TEXT
★ ★ ★ ★ ★ ★ ★
Opinion
218-2021-CV-00238
05-15-2023
*Issued Under Seal*
ORDER ON DEFENDANT'S MOTION FOR SUMMARY JUDGMENT
David A. Anderson, Associate Justice
Plaintiff James Golden filed suit on March 8, 2021, against Defendant Contour Enterprises Intl., Inc. alleging one count each of breach of contract, failure to pay wages, quantum meruit, and specific performance. Defendant now moves for summary judgment on Plaintiff's breach of contract, quantum meruit, and specific performance claims. (Def's. Mot. Summ. J. (Doc. 47.)) Plaintiff objects. (Pl's. Obj. Def. Mot. Summ. J. (Doc. 54.)) Defendant filed a further response to Plaintiff's objection. (Def's. Resp. (Doc. 64.)) Thereafter, Plaintiff filed a surreply. (Pl's Surreply (Doc. 68.) The Court initially granted Defendant's Motion on January 19, 2023 because Plaintiff failed to timely object. (Doc. 45.) The Court then ruled on March 9, 2023 that it would allow Plaintiff to file a late objection to Defendant's motions. (Doc. 58.) For the reasons stated below, the Court GRANTS Defendant's motion for summary judgment in part and DENIES it in part.
The Court dismissed Plaintiff's wage claim on July 30, 2021.
The Court notes that specific performance is a remedy and not a claim, but will refer to it as a claim throughout the Order since both parties treat it as one in their pleadings.
Fates
The following facts are undisputed unless otherwise noted and are drawn from the parties' consolidated statement of material facts and exhibits. (Doc. 62.) Steve Wang founded Defendant in 1995 to design, sell, and manufacture ergonomic computer mice. (Id. ¶ 1.) Defendant sold and manufactured its products worldwide and generated sales of over $20 million per year by 2020. (Id. ¶¶ 3-4.) Plaintiff started working for Defendant in 1996 as its Vice President of Sales and Marketing. (Id. ¶¶ 11-12.) Plaintiff's main job responsibilities remained consistent over the years as he provided oversight of Defendant's non-European sales and its marketing function. (Id. ¶¶ 12-13.)
★ ★ ★ ★ ★ ★ ★
INFORMATION SUPPLIED
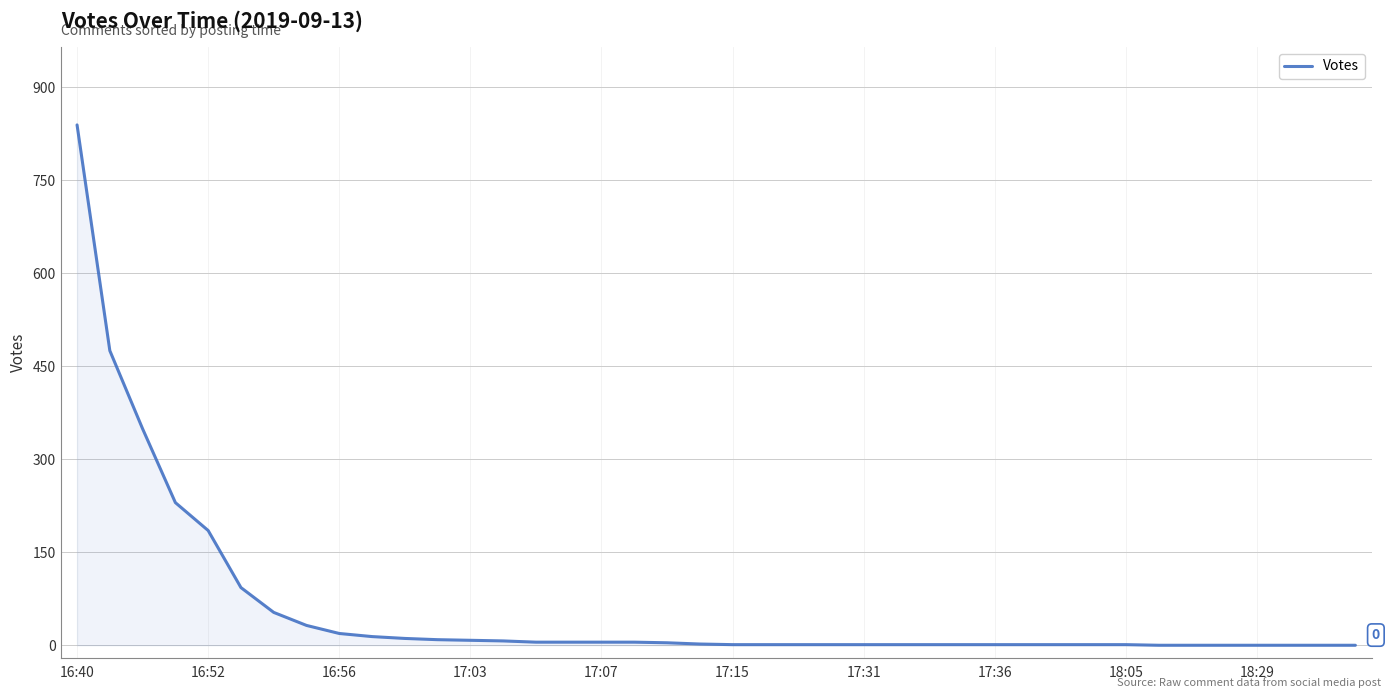

What is the difference between the maximum and minimum values?

839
★ ★ ★ ★ ★ ★ ★
PROBLEMS TO SOLVE
1. Condense the paragraph of the court order beginning "The following facts are undisputed" into a short bulleted list that keeps its main facts.
2. Answer the following from the court order:
(a) On what date did Plaintiff file suit?
(b) On what date did the Court dismiss Plaintiff's wage claim?
(c) In what year did Plaintiff start working for Defendant, and in what position?

EXERCISE RESPONSES
1.
- The facts are undisputed unless noted and come from the parties' consolidated statement of material facts and exhibits.
- Steve Wang founded Defendant in 1995 to design, sell, and manufacture ergonomic computer mice.
- Defendant sold and manufactured its products worldwide, with sales of over $20 million per year by 2020.
- Plaintiff began working for Defendant in 1996 as Vice President of Sales and Marketing.
- His main duties stayed consistent over the years: oversight of Defendant's non-European sales and its marketing function.

2.
(a) March 8, 2021.
(b) July 30, 2021.
(c) 1996, as Vice President of Sales and Marketing.